Secondo le stime del Codacons, questo aumento si traduce in una vera e propria “stangata” per le famiglie italiane. A parità di consumi, una famiglia tipo si troverebbe a spendere circa 1.404 euro in più all’anno rispetto al 2021, cifra che sale a 1.915 euro per un nucleo con due figli.
Lo Squilibrio Contrattuale: Agricoltori Sotto Pressione
Uno dei nodi cruciali che l’indagine mira a sciogliere è il percepito “forte squilibrio di potere contrattuale” tra i produttori agricoli e le grandi catene della GDO. Da un lato, un settore agricolo caratterizzato da una base produttiva estremamente frammentata; dall’altro, un settore distributivo sempre più concentrato e potente. Questa asimmetria, secondo l’Antitrust, potrebbe consentire ai colossi della distribuzione di imporre condizioni contrattuali sfavorevoli ai fornitori, comprimendone i margini di guadagno nonostante i prezzi al consumo continuino a salire. Di conseguenza, mentre i consumatori pagano di più, gli agricoltori lamentano una remunerazione inadeguata del loro lavoro.

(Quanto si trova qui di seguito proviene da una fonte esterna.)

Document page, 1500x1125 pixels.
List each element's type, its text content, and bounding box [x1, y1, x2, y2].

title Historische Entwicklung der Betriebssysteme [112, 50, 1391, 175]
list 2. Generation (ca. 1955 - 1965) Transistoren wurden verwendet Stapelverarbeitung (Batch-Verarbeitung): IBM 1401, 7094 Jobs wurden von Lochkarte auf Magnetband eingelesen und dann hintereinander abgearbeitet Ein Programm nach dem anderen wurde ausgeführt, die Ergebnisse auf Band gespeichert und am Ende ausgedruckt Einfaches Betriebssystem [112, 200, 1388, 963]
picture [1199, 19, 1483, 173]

I Punti Chiave dell’Indagine dell’Antitrust
L’indagine dell’AGCM si concentrerà su alcuni aspetti specifici, considerati snodi cruciali per la determinazione dei prezzi finali e la redditività dei produttori. L’Autorità ha invitato tutti i soggetti interessati a inviare contributi e osservazioni entro il 31 gennaio prossimo per approfondire le seguenti tematiche:
- Esercizio del potere di acquisto: Verranno analizzate le modalità con cui le catene della GDO esercitano il loro potere negoziale, anche attraverso forme aggregate come cooperative, centrali e supercentrali d’acquisto che possono rafforzare ulteriormente la loro posizione.

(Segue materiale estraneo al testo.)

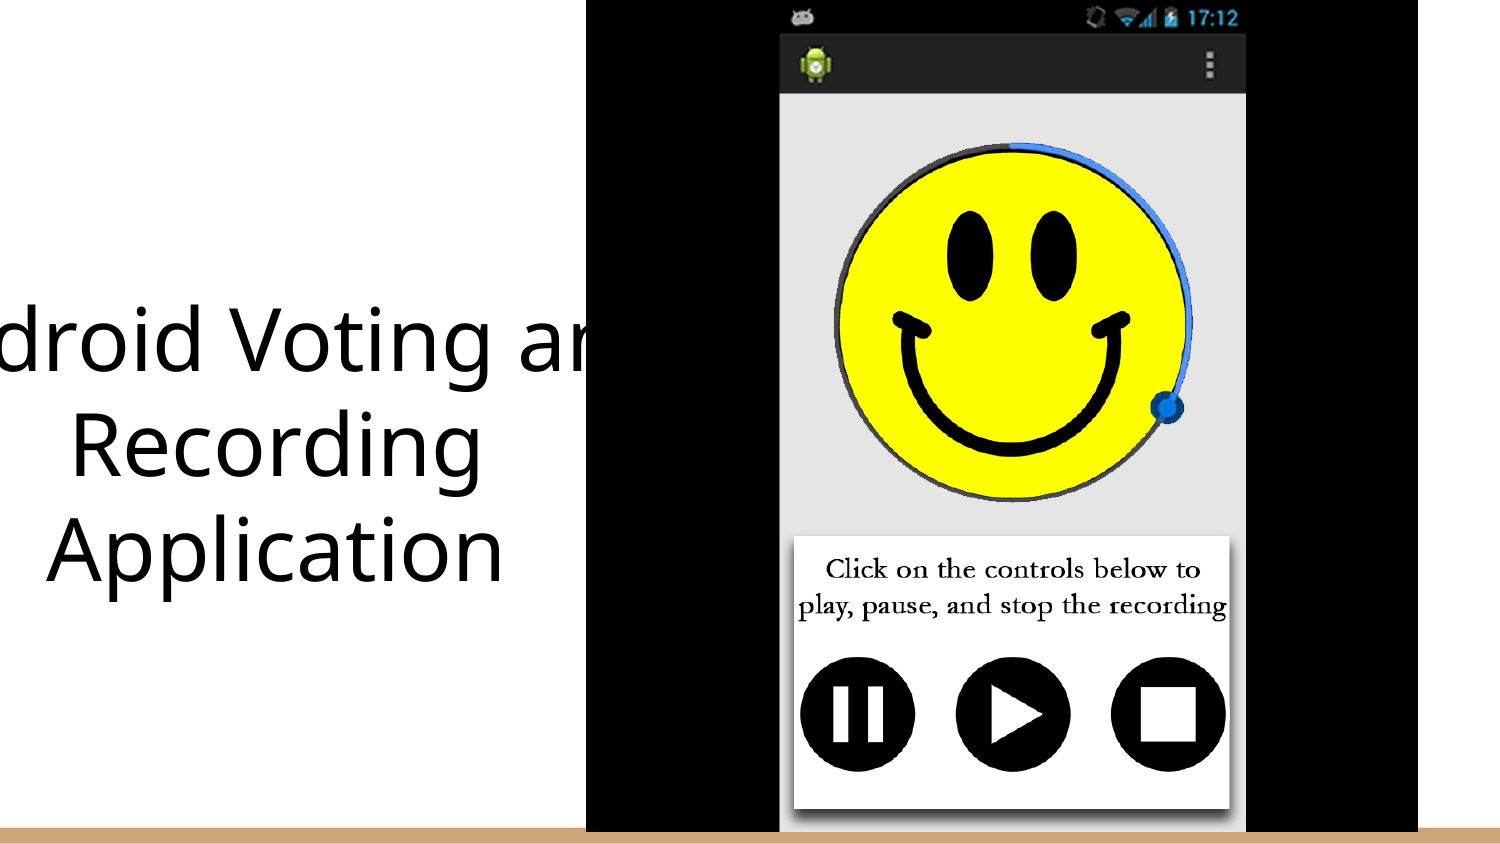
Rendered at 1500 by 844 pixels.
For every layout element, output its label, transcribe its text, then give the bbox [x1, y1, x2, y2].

title Android Voting and Recording Application [0, 477, 586, 614]
picture [586, 0, 1418, 832]
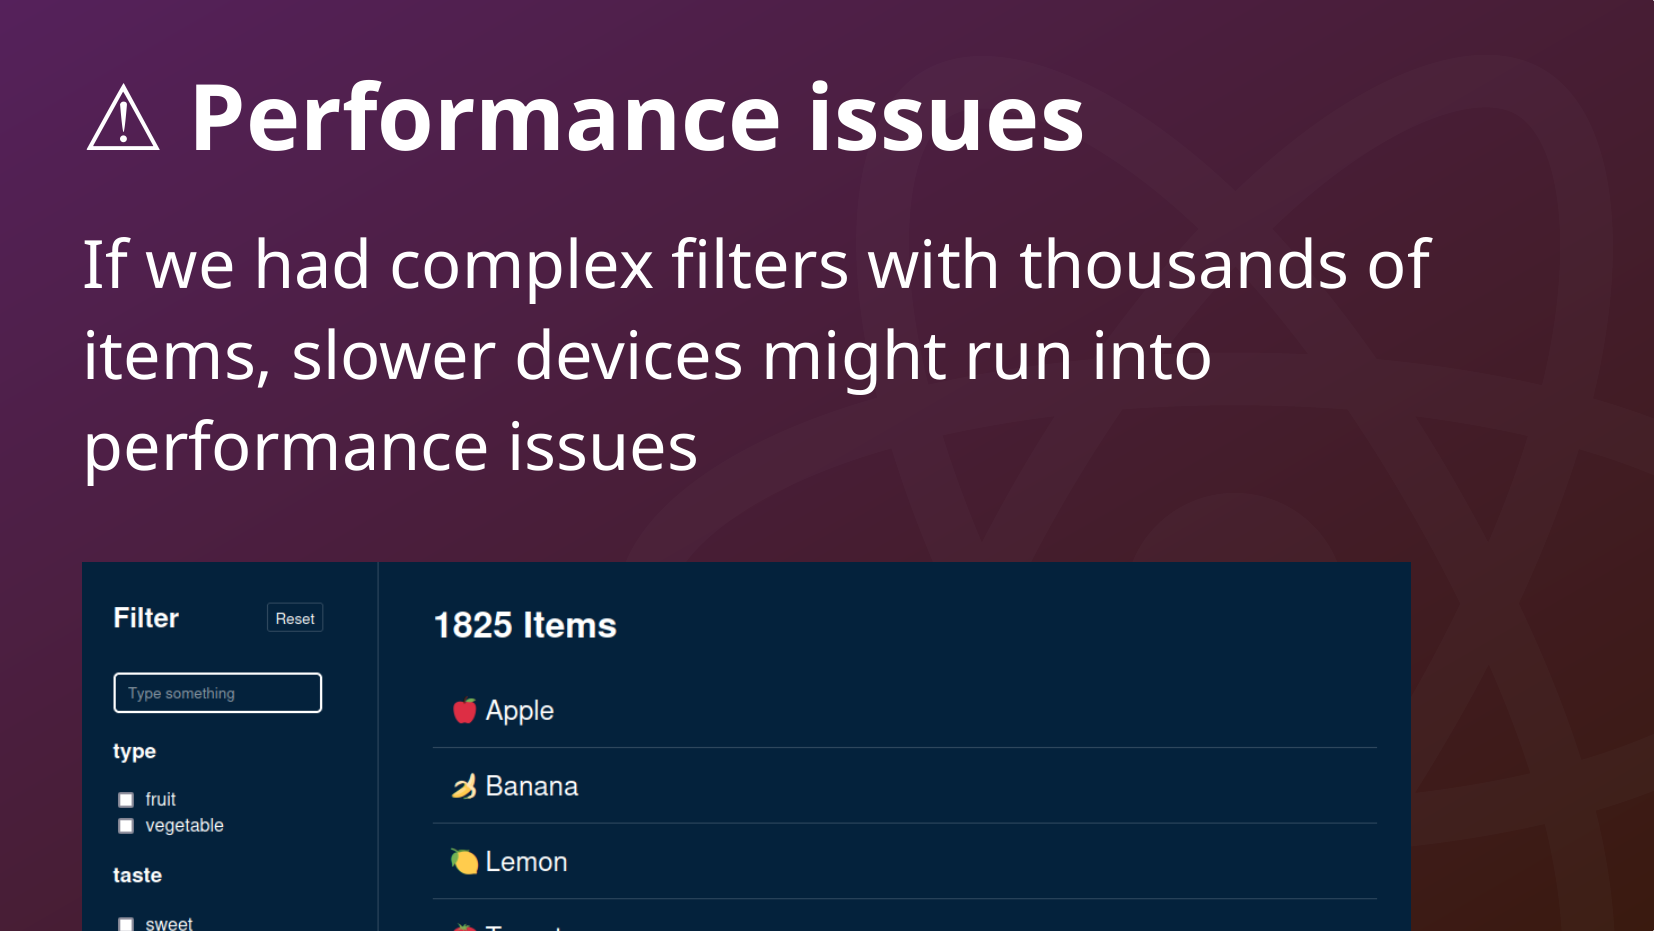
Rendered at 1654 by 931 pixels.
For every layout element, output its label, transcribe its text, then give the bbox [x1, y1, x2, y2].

picture [82, 562, 1411, 931]
title ⚠️ Performance issues [82, 37, 1571, 193]
list If we had complex filters with thousands of items, slower devices might run into performance issues [82, 217, 1571, 758]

- Trade Spending: Sotto la lente finiranno le richieste di corrispettivi economici che i distributori rivolgono ai fornitori per una serie di “servizi di vendita”. Questi includono costi per l’inserimento di un prodotto in assortimento, il posizionamento strategico sugli scaffali, le attività promozionali e il lancio di nuovi articoli. Si tratta di pratiche che possono incidere pesantemente sui margini dei produttori.
- Prodotti a Marchio del Distributore (Private Label): L’indagine approfondirà il crescente rilievo delle “private label”, i prodotti venduti con il marchio della catena distributiva. Questi prodotti rappresentano un’importante leva strategica e competitiva per la GDO, rafforzandone il potere di negoziazione e influenzando direttamente le dinamiche di concorrenza e la formazione dei prezzi finali.

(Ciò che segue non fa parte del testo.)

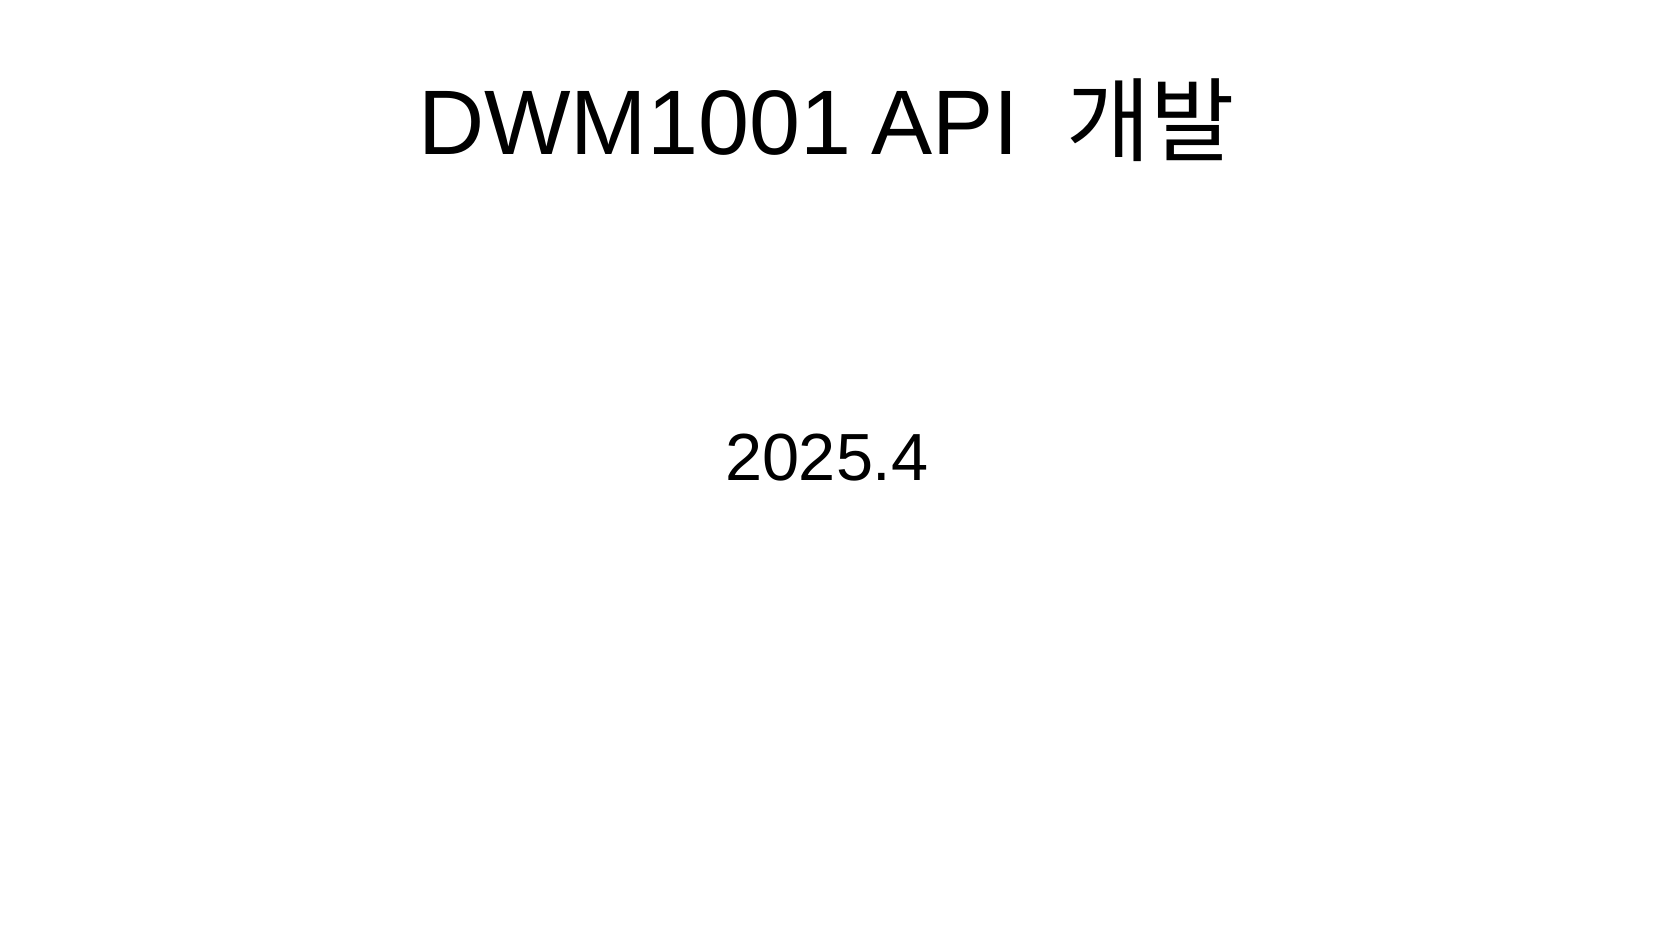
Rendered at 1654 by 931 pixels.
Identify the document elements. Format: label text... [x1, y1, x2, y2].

title DWM1001 API 개발 [82, 37, 1571, 193]
subtitle 2025.4 [82, 225, 1571, 765]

Le Reazioni e le Prospettive Future
L’avvio dell’indagine è stato accolto con favore dalle associazioni dei consumatori, che da tempo chiedevano un intervento per fare luce su rincari ritenuti ingiustificati, soprattutto dopo il rientro delle emergenze legate al caro-energia e alla guerra in Ucraina. Dall’altra parte, rappresentanti del settore distributivo hanno manifestato sorpresa per l’iniziativa, pur dichiarandosi disponibili a collaborare e sostenendo che i rincari siano legati a fattori esogeni come i costi delle materie prime, dell’energia e gli eventi climatici.
L’indagine dell’Antitrust rappresenta un passo fondamentale per comprendere le complesse dinamiche della filiera agroalimentare italiana e verificare se esistano pratiche commerciali che alterano la concorrenza a danno dei produttori e, in ultima analisi, dei consumatori. L’obiettivo finale è quello di assicurare maggiore trasparenza ed equità in un settore strategico per l’economia del Paese e per la vita quotidiana di milioni di cittadini.